Applications: Dynamic Scenes and Relighting
The neural primitive framework is readily extensible to dynamic scene representation and relighting. By augmenting the input domain of the density field with temporal or lighting parameters, the method can reconstruct volumetric dynamic scenes and synthesize relit images without requiring intrinsic properties.
Implementation Considerations
- Computational Requirements: Closed-form integration reduces per-ray computation to two network evaluations per primitive, enabling real-time rendering on commodity GPUs.
- Memory Footprint: Each neural primitive requires 99 parameters, 1.6× more than a Gaussian primitive, but the reduced number of primitives yields overall lower memory usage.

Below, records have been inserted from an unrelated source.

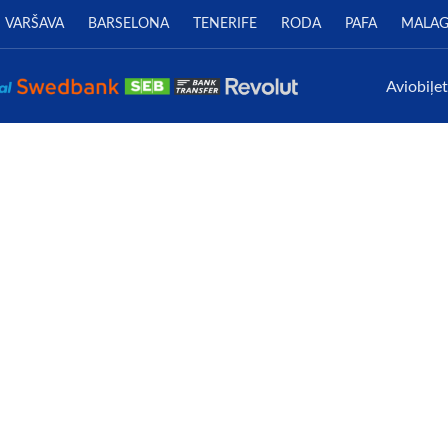
VARŠAVA
BARSELONA
TENERIFE
RODA
PAFA
MALA
Aviobiļe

- Optimization Landscape: Training millions of shallow networks is under-constrained and may suffer from local minima; geometric regularization and improved optimization strategies are recommended.
- Deployment: The method is implemented in PyTorch and CUDA, and is compatible with existing splatting-based rendering pipelines.
Implications and Future Directions
The splattable neural primitive representation bridges the gap between neural expressivity and splatting efficiency, enabling compact, high-fidelity, real-time radiance field rendering. The approach is orthogonal to advances in color field modeling and primitive densification, suggesting potential for integration with advanced control and adaptation frameworks. Future research should address optimization challenges for large-scale neural primitive populations and explore further extensions to multimodal and dynamic scene representations.
Conclusion
The paper presents a principled approach to radiance field modeling that combines the strengths of neural and primitive-based representations. By parameterizing density fields with shallow neural networks and leveraging closed-form integration, the method achieves high expressivity and real-time rendering efficiency. Empirical results validate the approach across synthetic and real datasets, with significant reductions in memory and computational requirements. The framework is extensible to dynamic and relighting tasks, and opens new avenues for efficient, flexible neural scene representations.